I like to write mysteries because I like to read mystery stories. It all began with the Nancy Drew series by Carolyn Keene when I was a pre-teen in the 1950s. I have four published novels, poetry and short stories.
Thursday, May 17, 2018
The Rules of Grammar by Mary Deal
The rules of grammar are to, first, benefit a reader.
Grammar is standard format to which good writers will adhere. Secondly, it provides all writers a standard to follow that makes the written word fluent. Proper grammar is the backbone of all written prose, regardless some be written in colloquialisms, laced with foreign words, slang, or any other variation.
See it this way–
An avid reader picks up a book written according to the rules of grammar. They read through the book quickly and immensely enjoy the story because nothing impedes their reading experience.

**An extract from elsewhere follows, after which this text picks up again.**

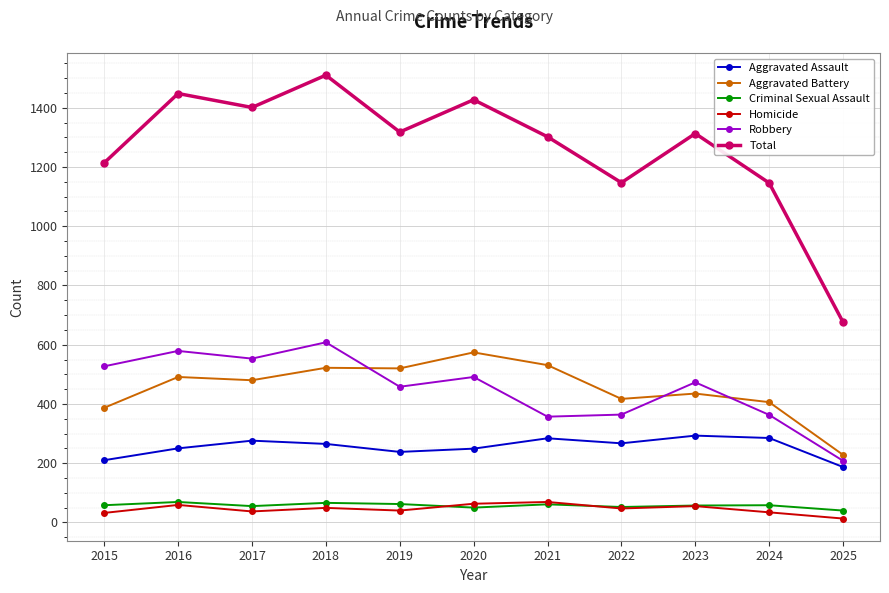

How many distinct data groups are displayed?

6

Yet another well-read reader opens a book only to find grammar flaws such as poor format, incorrect sentence structure, irregular or incorrect speaker tags and beats, and other jarring errors. It’s difficult for this reader to enjoy the book because the author did not follow the rules of correct grammar that make for a smooth read and which is constant in all good books.
Poor grammar and composition in an otherwise great story deflates the reader’s enthusiasm. The reader may think twice about having to pick their way through a plethora of errors in any new book by that author. Some will not complete the read of the present book.

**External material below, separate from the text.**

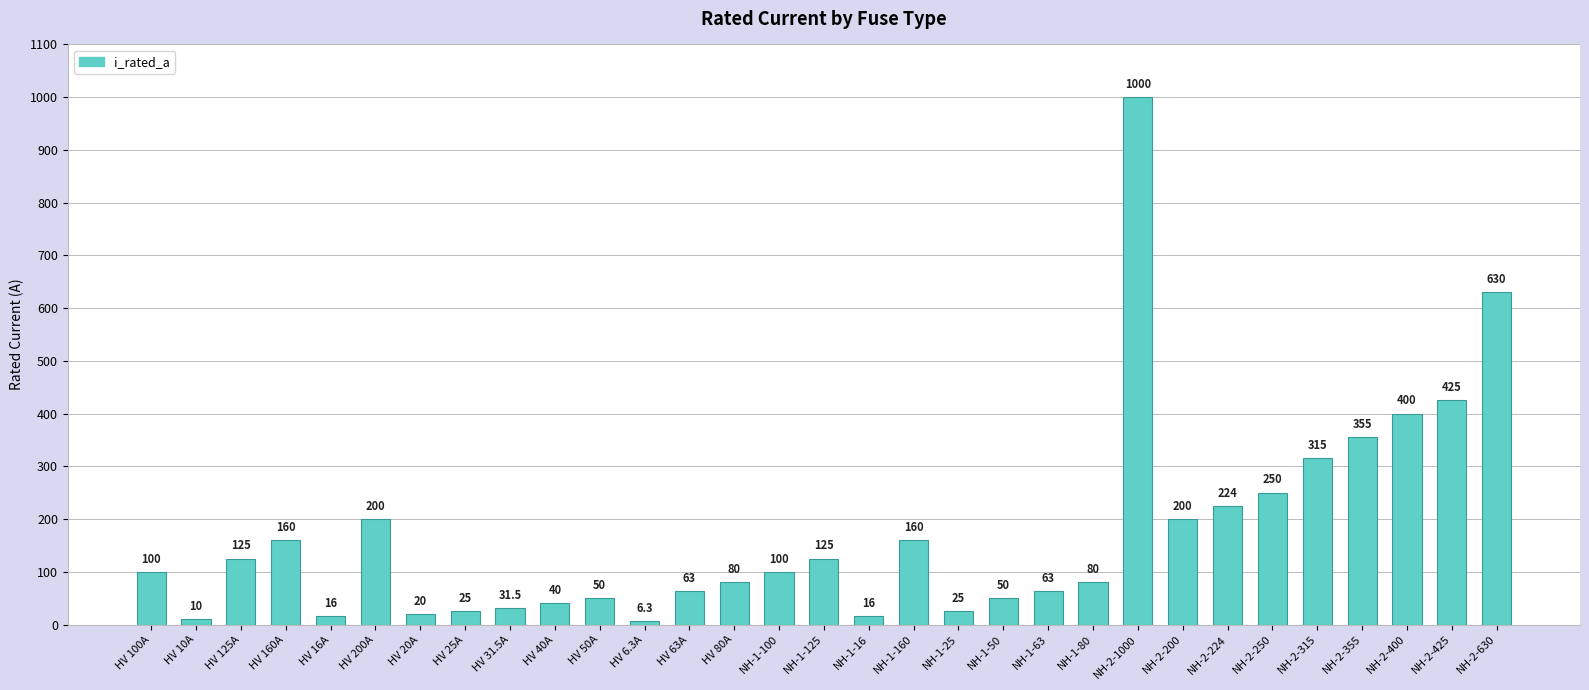

Which label corresponds to the largest value in the chart?

NH-2-1000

Our school system requires all graduates to have studied English grammar. I’ve found that many have forgotten what they learned. Too, it’s erroneous to believe that because we studied grammar in school that we know how to write.
Truth is, few remember.
Another truth is that most writers have never been told how to write a story of greater length. Writing a story or book length manuscript is different in the real world than composing high school or college papers.
A short cut to learning proper grammar is as I always recommend: Get your hands on a copy of The Chicago Manual of Style and a thesaurus. Any time you have difficulty, for example, composing a sentence or deciding whether to use a colon or semi-colon, or need a more descriptive verb, refer to these thorough and concise research aids.
Don’t ask a friend to help you sort out grammar inconsistencies. Friends may not be able to solve your problems and then leave you to make an arbitrary decision.
You can post your questions on a website. Others will reply with a variety of answers, but whom do you believe? If you’re sure the friend you ask is a professional with grammar, then go ahead and trust their response if they seem certain.
An inexperienced writer having to relearn grammar all the while writing a book will surely destroy a friendship if that writer constantly expects the friend to advise them all along the way.
At some early point, every writer must take responsibility for learning how to make their stories as perfect as possible.
Two other references I always recommend – I could recommend many but will skim the best off the top of the list here – are:
Writing with Clarity and Style by Robert A. Harris
Complete Stylist and Handbook by Sheridan Baker
Should you feel you are knowledgeable enough to write your opus but you encounter problems along the way, then to the list above, I would suggest you freely refer to my book, Write it Right – Tips for Authors,The Big Book.
Particular information found here is meant for writers who progress nicely, but find problems that should be smoothed out in order to compose fluid prose.
Maintaining a library of reference books to guide you is best. Many books offer bits of information about this and that, but no one book will solve all of your problems.
Those able to write stunning prose based on her or his current knowledge or ability may not need a lot of books. Any questions they have can be researched in reference books or writing reference sites on the Net.
Any early uncertainties about writing abilities overall could be solved with a course or two in writing to give some sort of foundation or base from which to begin.